In total you will perform

  • O(n) intersect queries in step 1. (O(n log n))
  • O(n) insert steps in step 3. (O(n log n))
  • at most n delete and n insert steps in step 2. This is because each time you perform step 2 you decrease the number of rectangles by at least 1 (O(n log n))

In theory you should get away with O(n log n), however the merging steps in the end (with large rectangles) might have low selectivity and need more than O(log n), but depending on the data distribution this should not ruin the overall runtime.

0
votes

Use a balanced normalized quad-tree.

Normalized: Gather all the x coordinates, sort them and replace them with the index in the sorted array. Same for the y coordinates.

Balanced: When building the quad-tree always split at the middle coordinate.

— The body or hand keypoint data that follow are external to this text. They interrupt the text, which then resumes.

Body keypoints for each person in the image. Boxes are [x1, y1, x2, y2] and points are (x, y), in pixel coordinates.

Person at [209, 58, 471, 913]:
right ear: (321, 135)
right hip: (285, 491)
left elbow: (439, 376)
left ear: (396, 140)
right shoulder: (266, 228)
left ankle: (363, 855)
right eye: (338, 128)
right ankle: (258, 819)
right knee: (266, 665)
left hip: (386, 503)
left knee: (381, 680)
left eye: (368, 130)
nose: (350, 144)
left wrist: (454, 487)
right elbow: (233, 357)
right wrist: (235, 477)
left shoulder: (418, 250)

So when you get a rectangle you want to go and mark the correct nodes in the tree with some id of the rectangle. If you find any other rectangles underneath(that means they will be overlapping), gather them in a set. When done, if the vector is not empty (you found overlapping rectangles), then we create a new rectangle to represent the union of the subrectangles. If the computed rectangle is bigger then the one you just inserted, then apply the algorithm again using the new computed rectangle. Repeat this until it no longer grows, then move to the next input rectangle.

For performance every node in the quad-tree store all the rectangles overlapping that node, in addition to marking it as an end-node.

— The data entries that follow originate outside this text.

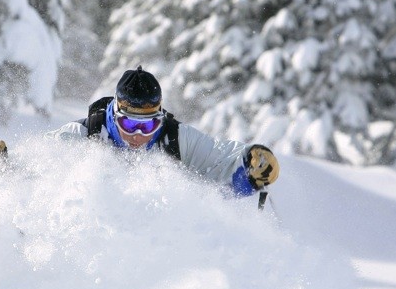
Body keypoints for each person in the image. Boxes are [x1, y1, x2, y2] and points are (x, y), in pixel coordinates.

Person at [40, 66, 279, 197]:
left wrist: (250, 162)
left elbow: (217, 157)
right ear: (115, 115)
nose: (139, 136)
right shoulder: (84, 135)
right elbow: (39, 163)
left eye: (148, 125)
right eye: (130, 125)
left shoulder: (174, 138)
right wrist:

Complexity: Initial normalization is O(NlogN). Inserting and checking for overlaps will be O(log(N)^2). You need to do this for the original N rectangles and also for the overlaps. Every time you find an overlap you eliminate at least one of the original rectangles so you can find at most (N-1) overlaps. So overall you need 2N operations. So overall the complexity is going to be O(N(log(N)^2)).

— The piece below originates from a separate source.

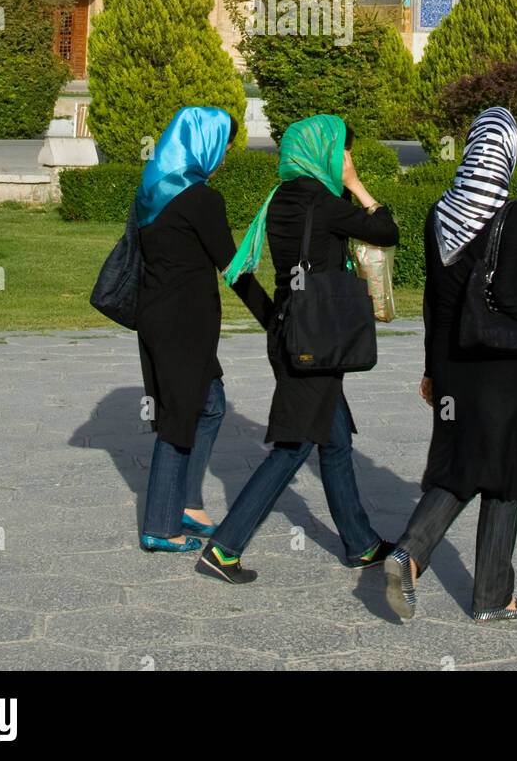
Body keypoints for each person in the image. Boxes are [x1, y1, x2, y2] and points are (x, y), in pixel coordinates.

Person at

This is better than other approaches because you don't need to check any-to-any rectangles for overlap.

0
votes

This can be solved using a combination of plane sweep and spatial data structure: we merge intersecting rectangles along the sweep line and put any rectangles behind the sweep line to spatial data structure. Every time we get a newly merged rectangle we check spatial data structure for any rectangles intersecting this new rectangle and merge it if found.

If any rectangle (R) behind the sweep line intersects some rectangle (S) under sweep line then either of two corners of R nearest to the sweep line is inside S. This means that spatial data structure should store points (two points for each rectangle) and answer queries about any point lying inside a given rectangle. One obvious way to implement such data structure is segment tree where each leaf contains the rectangle with top and bottom sides at corresponding y-coordinate and each other node points to one of its descendants containing the rightmost rectangle (where its right side is nearest to the sweep line).

To use such segment tree we should compress (normalize) y-coordinates of rectangles' corners.

  1. Compress y-coordinates
  2. Sort rectangles by x-coordinate of their left sides.
  3. Move sweep line to next rectangle, if it passes right sides of some rectangles, move them to the segment tree.
  4. Check if current rectangle intersects anything along the sweep line. If not go to step 3.
  5. Check if union of rectangles found on step 4 intersects anything in the segment tree and merge recursively, then go to step 4.
  6. When step 3 reaches the end of list get all rectangles under sweep line and all rectangles in segment tree and uncompress their coordinates.

Worst-case time complexity is determined by segment tree: O(n log n). Space complexity is O(n).